Since its launch, Los Tacos No. 1 has offered four varieties of tacos—carne asada, adobada (a Tijuana-area term for pork al pastor), pollo asado, and nopal—which can be ordered on corn or flour tortillas. The restaurant also offers quesadillas (including a deep-fried variant known as the "especial"), tortilla chips and guacamole, and a range of aguas frescas and Mexican soft drinks. Some locations also offer breakfast burritos in the mornings.

The three co-founders of Los Tacos No. 1 also oversee Los Mariscos, an offshoot restaurant located in Chelsea Market that specializes in fish tacos and ceviche.

== Reception ==

In August 2013, The New York Times food writer Jeff Gordinier awarded Los Tacos No. 1 a Critic's Pick, writing in praise of the restaurant's adobada: "It manages to stay at the right temperature and texture with the fiery help of something that resembles a stationary blowtorch. Sliced on the spot, juicy and tender and gently spicy like a Mexican twist on shawarma, it's righteous enough to make a whiny Westerner weep with homesickness." However, he criticized the restaurant's nopal, calling it "slimy and flavorless."

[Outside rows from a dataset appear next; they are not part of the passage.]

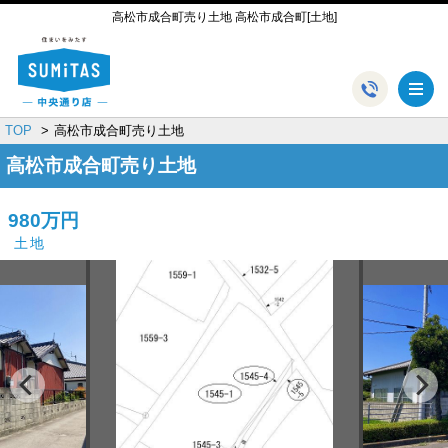
高松市成合町売り土地 高松市成合町[土地]
メ
TOP
高松市成合町売り土地
高松市成合町売り土地
980万円
土地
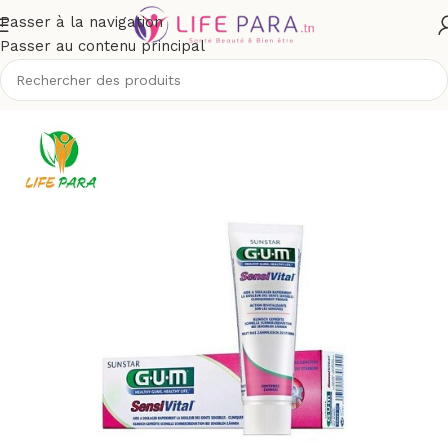
Passer à la navigation
Passer au contenu principal
Accueil
/
Boutique
/
Hygiène
/
Soins buccodentaires
/
Dentifrices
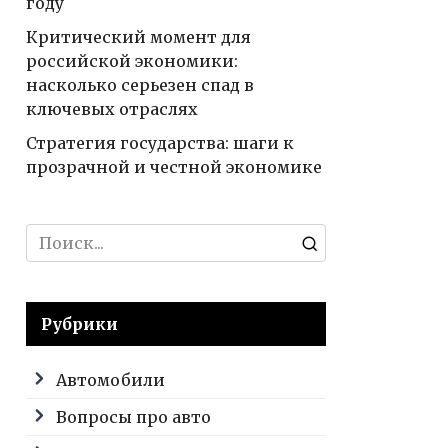
году
Критический момент для
российской экономики:
насколько серьезен спад в
ключевых отраслях
Стратегия государства: шаги к
прозрачной и честной экономике
Search
for:
Рубрики
Автомобили
Вопросы про авто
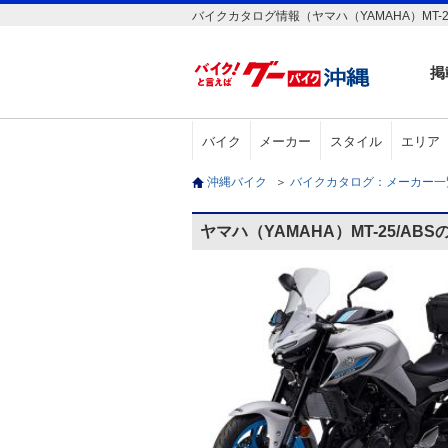
バイクカタログ情報（ヤマハ（YAMAHA）MT-25
掲
バイク
メーカー
スタイル
エリア
沖縄バイク
＞
バイクカタログ：メーカー
ヤマハ（YAMAHA）MT-25/AB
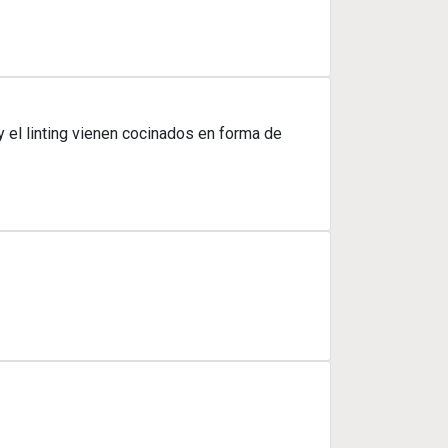
y el linting vienen cocinados en forma de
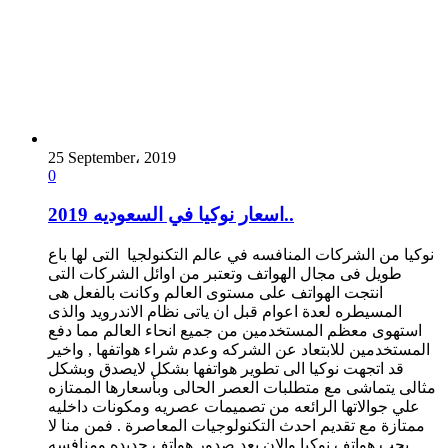
25 September، 2019
0
اسعار نوكيا في السعوديه 2019..
نوكيا من الشركات المنافسه في عالم التكنولجيا التى لها باع
طويل فى مجال الهواتف وتعتبر من اوائل الشركات التى
انتجت الهواتف على مستوى العالم وكانت بالفعل هى
المسيطره لعدة اعوام قبل ان ياتى نظام الاندرويد والذى
استهوى معظم المستخدمين من جميع انحاء العالم مما دفع
المستخدمين للابتعاد عن الشركه وعدم شراء هواتفها , واخير
قد اتجهت نوكيا الى تطوير هواتفها بشكل لايصدق وبشكل
مثالى يتماشى مع متطلبات العصر الحالى وبأسعارها الممتازه
علي جوالاتها الرائعه من تصميمات عصريه ومكونات داخليه
ممتازة مع تقديم احدث التكنولوجيات المعاصرة . فمن منا لا
يحب هواتف نوكيا والان بعد صدور هواتف جديده ومنافسه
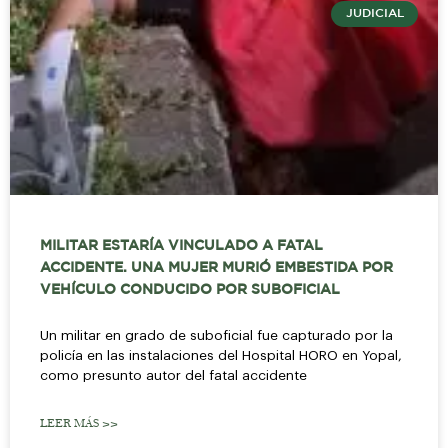
JUDICIAL
MILITAR ESTARÍA VINCULADO A FATAL
ACCIDENTE. UNA MUJER MURIÓ EMBESTIDA POR
VEHÍCULO CONDUCIDO POR SUBOFICIAL
Un militar en grado de suboficial fue capturado por la
policía en las instalaciones del Hospital HORO en Yopal,
como presunto autor del fatal accidente
LEER MÁS >>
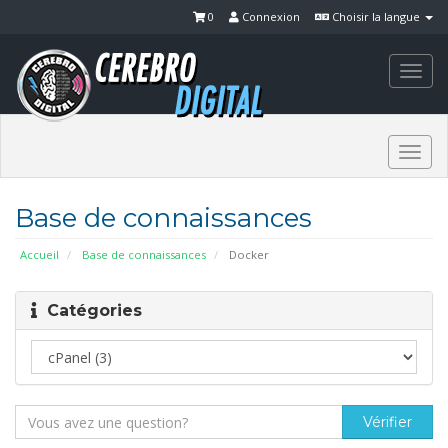
0
Connexion
Choisir la langue
Togg
navi
Togg
navi
Base de connaissances
Accueil
Base de connaissances
Docker
Catégories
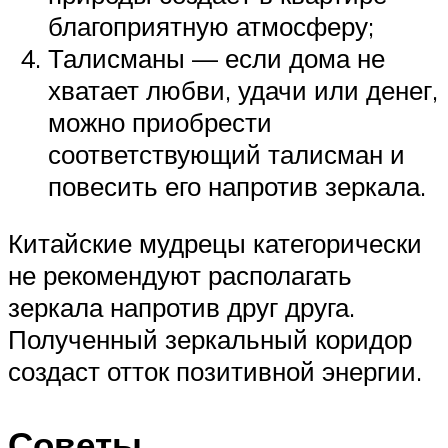
благоприятную атмосферу;
Талисманы — если дома не
хватает любви, удачи или денег,
можно приобрести
соответствующий талисман и
повесить его напротив зеркала.
Китайские мудрецы категорически
не рекомендуют располагать
зеркала напротив друг друга.
Полученный зеркальный коридор
создаст отток позитивной энергии.
Советы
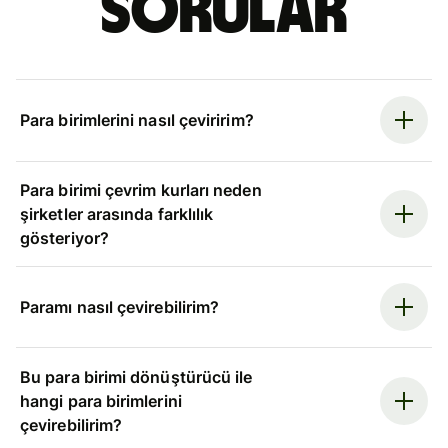
sorular
Para birimlerini nasıl çeviririm?
Para birimi çevrim kurları neden
şirketler arasında farklılık
gösteriyor?
Paramı nasıl çevirebilirim?
Bu para birimi dönüştürücü ile
hangi para birimlerini
çevirebilirim?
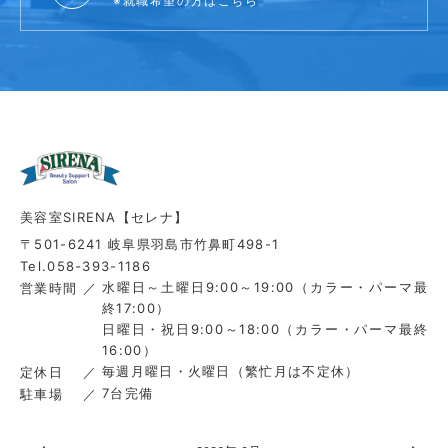
※就職希望の方はこちら
美容室SIRENA【セレナ】
〒501-6241 岐阜県羽島市竹鼻町498-1
Tel.058-393-1186
水曜日～土曜日9:00～19:00（カラー・パーマ最
営業時間
終17:00）
日曜日・祝日9:00～18:00（カラー・パーマ最終
16:00）
毎週月曜日・火曜日（繁忙月は不定休）
定休日
7台完備
駐車場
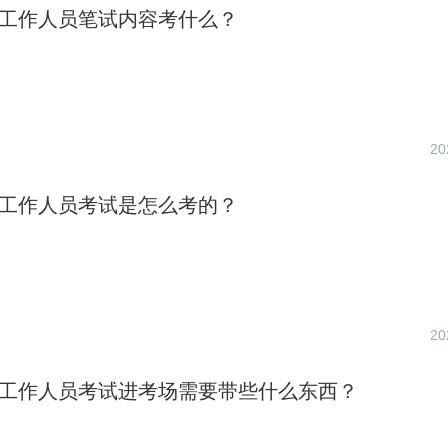
社区工作人员笔试内容考什么？
20
社区工作人员考试是怎么考的？
20
社区工作人员考试进考场需要带些什么东西？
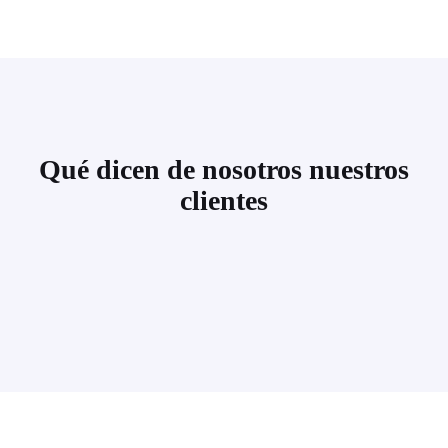
Qué dicen de nosotros nuestros
clientes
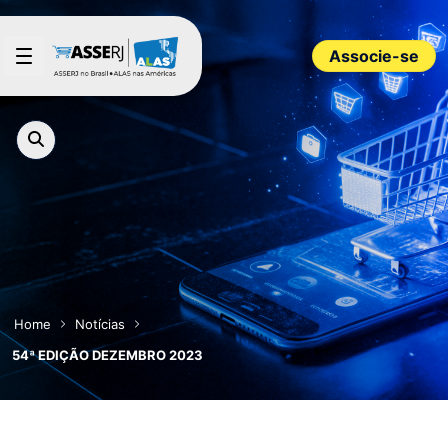
Pular para o Conteúdo principal
Associe-se
Home
Notícias
54ª EDIÇÃO DEZEMBRO 2023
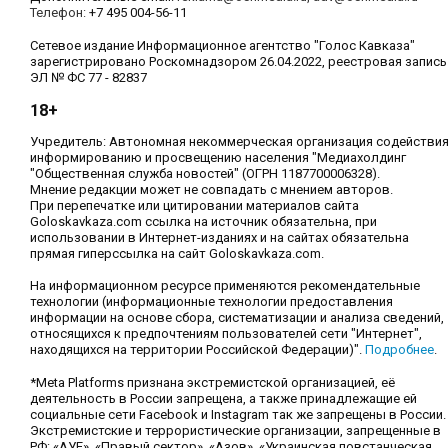
Телефон:
+7 495 004-56-11
Сетевое издание Информационное агентство "Голос Кавказа"
зарегистрировано Роскомнадзором 26.04.2022, реестровая запись
ЭЛ № ФС 77 - 82837
18+
Учредитель: Автономная некоммерческая организация содействи
информированию и просвещению населения "Медиахолдинг
"Общественная служба новостей" (ОГРН 1187700006328).
Мнение редакции может не совпадать с мнением авторов.
При перепечатке или цитировании материалов сайта
Goloskavkaza.com ссылка на источник обязательна, при
использовании в Интернет-изданиях и на сайтах обязательна
прямая гиперссылка на сайт Goloskavkaza.com.
На информационном ресурсе применяются рекомендательные
технологии (информационные технологии предоставления
информации на основе сбора, систематизации и анализа сведений,
относящихся к предпочтениям пользователей сети "Интернет",
находящихся на территории Российской Федерации)".
Подробнее
.
*Meta Platforms признана экстремистской организацией, её
деятельность в России запрещена, а также принадлежащие ей
социальные сети Facebook и Instagram так же запрещены в России.
Экстремистские и террористические организации, запрещенные в
РФ: «АУЕ», «Правый сектор», «Азов», «Украинская повстанческая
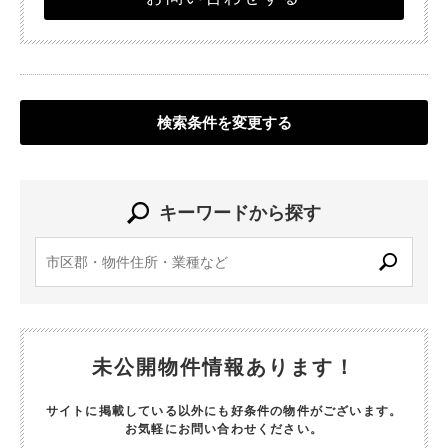
検索条件を変更する
キーワードから探す
未公開物件情報あります！
サイトに掲載している以外にも好条件の物件がございます。
お気軽にお問い合わせください。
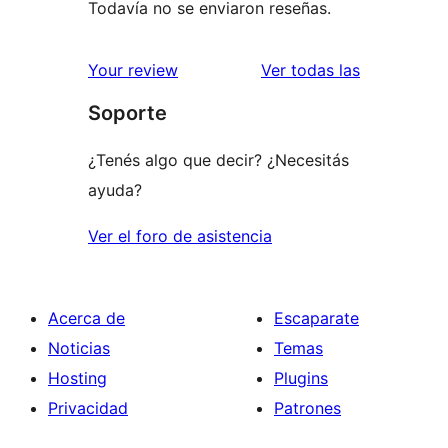
Todavía no se enviaron reseñas.
reseñas
Your review
Ver todas las
Soporte
¿Tenés algo que decir? ¿Necesitás
ayuda?
Ver el foro de asistencia
Acerca de
Escaparate
Noticias
Temas
Hosting
Plugins
Privacidad
Patrones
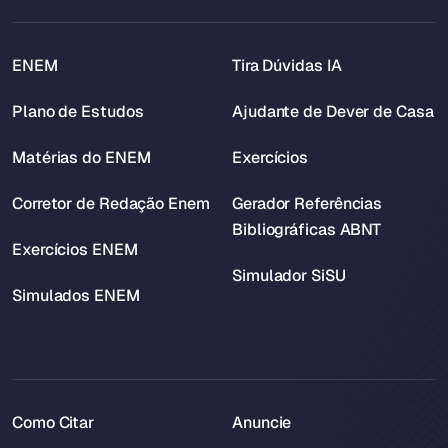
ENEM
Tira Dúvidas IA
Plano de Estudos
Ajudante de Dever de Casa
Matérias do ENEM
Exercícios
Corretor de Redação Enem
Gerador Referências
Bibliográficas ABNT
Exercícios ENEM
Simulador SiSU
Simulados ENEM
Como Citar
Anuncie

In a 2018 review, Eater writer Ryan Sutton recommended Los Tacos No. 1's Times Square location as an option for theatergoers in Manhattan's Theater District, specifically hailing the restaurant's flour tortillas: "The flour tortillas—seldom seen at New York's better Mexican restaurants—are among the city's best at Los Tacos. They are laced with lard (versus vegetable shortening) and rolled out so thin that they're translucent like tissue paper." In another 2018 review, Sutton criticized the breakfast burritos available at some of the restaurant's locations, describing that "the tortillas are damp and limp, as if they've been steaming in their aluminum foil casing for hours."

In a 2023 piece for Texas Monthly outlining New York City's taco scene, José R. Ralat called Los Tacos No. 1 "perhaps the most famous of New York's taquerias," but added that "its tacos likely won't change a Texan's life."